Reporter Onesmus Embula seeks clarity on a scheme, christened Project1000, that activist and academic Job Amupanda is spearheading. It seeks to have 1000 pairs of shoes bought from Shilongo Leather, a Namibian manufacturing company specialising in leather products.

Q: Briefly, what does Project1000 entails?
A: Project1000 entails a target that we have set together with our friends and those who believe in our program of economic freedom. We have identified Shilongo Leather as a start of supporting indigenous industrialisation.

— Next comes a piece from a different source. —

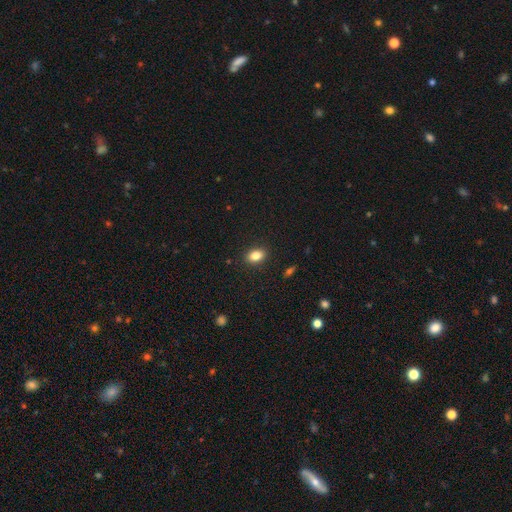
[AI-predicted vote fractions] A smooth galaxy with no disk features (85%) that is in between round and cigar-shaped (79%).

Vote fractions:
- Smooth or featured? smooth: 85% / star or artifact: 9% / featured or disk: 6%
- How rounded? in between: 79% / round: 19% / cigar-shaped: 2%
- Merging? none: 89% / minor disturbance: 8% / major disturbance: 2% / merger: 1%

We want to ensure that we mobilse likeminded youth and adults to buy Namibian produced, owned and sold shoes. 
 
Q:  What inspired your call to government for Shilongo Leather shoes to be enacted as official school uniform?

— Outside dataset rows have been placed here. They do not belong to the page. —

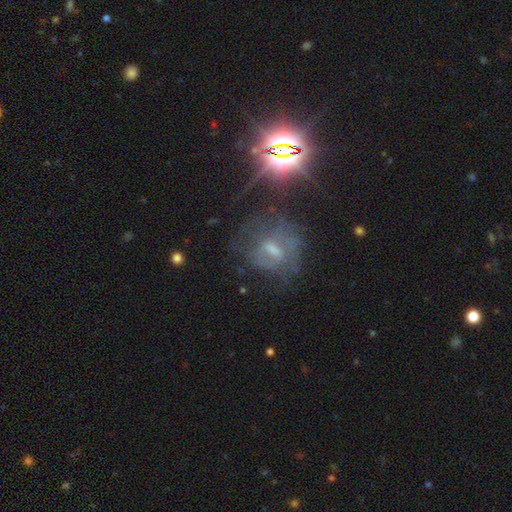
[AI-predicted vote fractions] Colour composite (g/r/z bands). It shows a featured or disk galaxy (44%). Merging: none (58%).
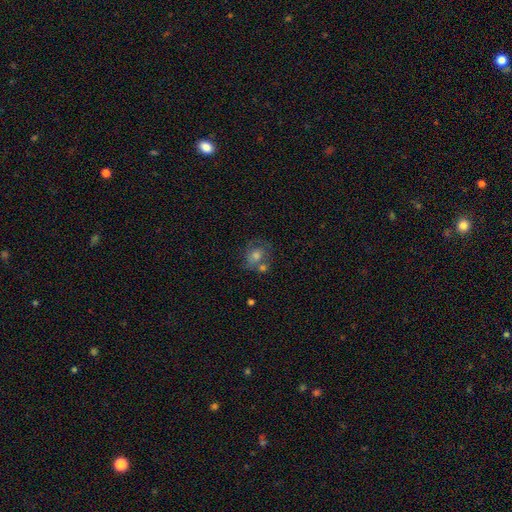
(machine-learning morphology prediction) A smooth galaxy with no disk features (45%).

Vote fractions:
- Smooth or featured? smooth: 45% / featured or disk: 40% / star or artifact: 15%
- Merging? none: 51% / merger: 23% / minor disturbance: 17% / major disturbance: 9%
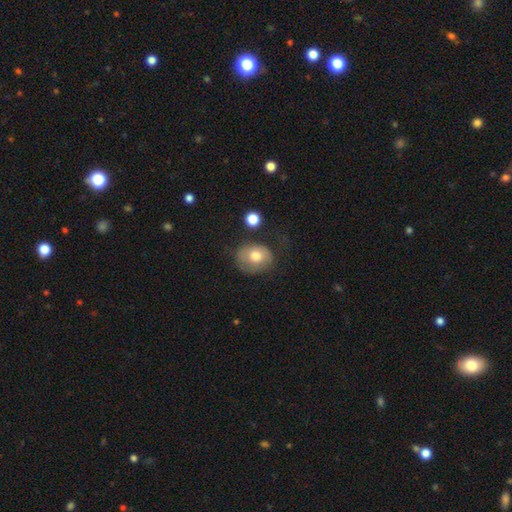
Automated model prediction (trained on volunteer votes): Smooth or featured?
  - smooth: 69% *
  - featured or disk: 23%
  - star or artifact: 8%
How rounded?
  - round: 50% *
  - in between: 49%
  - cigar-shaped: 1%
Merging?
  - none: 54% *
  - minor disturbance: 27%
  - major disturbance: 15%
  - merger: 4%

A: Presently our economy is bleeding because the [government] chose to pursue neoliberal economic path. From treasury, economic leaders and to the general orientation of the [government], neoliberalism dominates economic thought. For the purposes of clarity neoliberalism is an economic model that advocates for every man for himself and god for all of us. To a neoliberal mind, the state must play a minimalistic role in the economy and allow the imaginary hand of the market to determine reward. Of course this has failed in the global political economy. Even in the crude capitalist societies such as the US, they have learnt that it is rubbish and irresponsible not to intervene in the economy and instead allow reactionary, undemocratic and ghost-like things called markets to determine the economic life of a nation. As such, if government can allow Namibian companies to produce things such as shoes and uniforms for the 700 000 learners in schools then we are on a right path with industrialisation. Vultures such as Pep [Store] are not concerned with the growth and development of our country. There is profit. It is part of an interventionist state character that we wish our country to assume in order for us to become a truly developmental state. 
 
Q: Why Shilongo Leather specifically, considering that there are other local shoe dealers or perhaps garment outlets fighting to break through the market?
A: Shilongo Leather is a black-owned formidable and consistent enterprise that has won a number of manufacturer awards. I am not the only one to see their strength. People involved in industrial development have already assessed them and found them to be the best. I am simply affirming them. I have no family or business connection to Shilongo Leather but I have seen their work. Further, they employ young people who are happy and have shared with me their dream of seeing this company grow so that they do not lose their job in a country where enterprises closes faster than a lightening.  
 
Q: What do you make of infant industry protection vs conflict of interest? 
A: The white [producers] of chicken were given Infant Industry Protection [status]. It is the same with Ohorongo Cement initially. In any case, the IIP is not granted to a company but to a sector. Once granted, everyone is free to participate. But you must start somewhere and so far it is only Shilongo Leather that has impressed us. In political economy a call for support for a particular entrepreneur has worked successfully in history. It is called picking winners. The Korean government picked Samsung and supported the company to its greatness. The [Thabo] Mbeki government did the same with MTN when it moved into Africa. Picking winners is the method that has worked and can work with Shilongo Leather.  There should be no one jealous of the support that we are giving to Shilongo Leather. If they work hard we will also come pick them up. 
 
Q: Anything else you wish to and or share?
A: The developmental state requires bold and interventionist decisions. If we do not intervene decisively, 90 percent of the economy will remain in the hands of whites that are less than six percent of the population. If we do not intervene, we will keep importing things the same way we are importing 70 percent of our food items. We call on all fearless youth and adults alike to buy Shilongo Leather shoes for their children and put in leave of absence at Jet, Pep and other [foreign] shops.